A propósito, Rubén S. Stiglitz, jurista argentino de nomeada e que se destaca mundo afora como estudioso do tema, seguindo as pegadas de outros grandes mestres, replica, respaldado por Vivante, afirmando não haver dúvidas de que a indústria de seguros tende a fazer-se cada dia mais equilibrada e prudente mediante uma apreciação estatística dos riscos e dos prêmios e um bem ordenado sistema de resseguro. Mas este ordenamento – acrescenta – muito longe está de excluir a vocação aleatória de cada um dos contratos de seguro. Os que pensam em contrário, diz ele, cometem o erro de confundir o contrato com as características da indústria a que pertence. Com efeito, prossegue o mestre, qualquer que seja o ordenamento industrial da empresa, o fato é que nenhum dos contratantes pode saber se sacará do contrato um ganho ou uma perda até que se verifique o evento, que é quantum satis, o que caracteriza o contrato aleatório (Stiglitz, Derecho de Seguros, editora Abeledo Perrot, Vol. I, pag. 126/127, edição 1996, Buenos Aires).

No mesmo sentido se pronuncia o não menos acatado Izaak Halperin, lembrando para aqueles que alegam que a exploração por uma empresa seguradora elimina a álea, perde de vista o contrato, confundindo-o com a organização para sua exploração industrial por uma das partes. Afirma o ilustre professor que, pelo contrário, essa organização supõe a álea, posto que se constitui para contratar em massa e minimizar por este sistema a álea. Ora, toda essa organização se dá exatamente em função do caráter aleatório do contrato de seguro. Não o fosse, toda essa preparação sistemática não seria necessária. O segurador, pois, para absorver o risco da indenização, estabelece uma mutualidade especialmente preparada.
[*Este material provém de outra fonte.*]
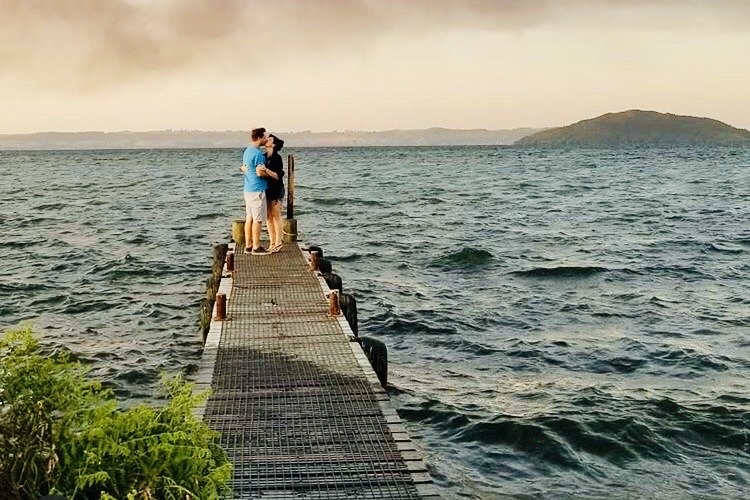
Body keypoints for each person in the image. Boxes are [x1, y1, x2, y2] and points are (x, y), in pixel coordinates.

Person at [240, 127, 278, 255]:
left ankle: (248, 245)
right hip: (257, 189)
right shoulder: (257, 154)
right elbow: (259, 172)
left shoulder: (247, 151)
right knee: (258, 219)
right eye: (264, 137)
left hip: (248, 189)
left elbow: (245, 168)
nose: (265, 139)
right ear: (259, 138)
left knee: (249, 217)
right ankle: (256, 247)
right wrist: (270, 175)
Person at [264, 134, 285, 253]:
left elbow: (277, 175)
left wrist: (266, 170)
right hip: (266, 189)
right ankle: (272, 242)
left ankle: (278, 242)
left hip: (277, 189)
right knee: (268, 217)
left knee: (276, 215)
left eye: (270, 139)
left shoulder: (277, 158)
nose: (267, 140)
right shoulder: (264, 156)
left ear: (274, 144)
Não seria pelo fato de o seguro consistir em uma mutualidade, especialmente organizada segundo a lei da estatística, que deveria receber o epíteto de contrato comutativo, muito pelo contrário, é justamente por ser o seguro a compensação dos efeitos do acaso pela mutualidade preparada segundo a lei dos grandes números (Albert Choufton), que faz dele um contrato tipicamente aleatório.

Aliás, o fatídico 11 de setembro, em que o terrorismo destruiu as torres Gêmeas em Nova York, reforçou, para a indústria de seguro mundial, o conceito de risco e a natureza aleatória do contrato de seguro.


Ricardo Bechara Santos

Advogado especializado em Direito do Seguro e sócio do Escritório Miguez de Mello Advogados.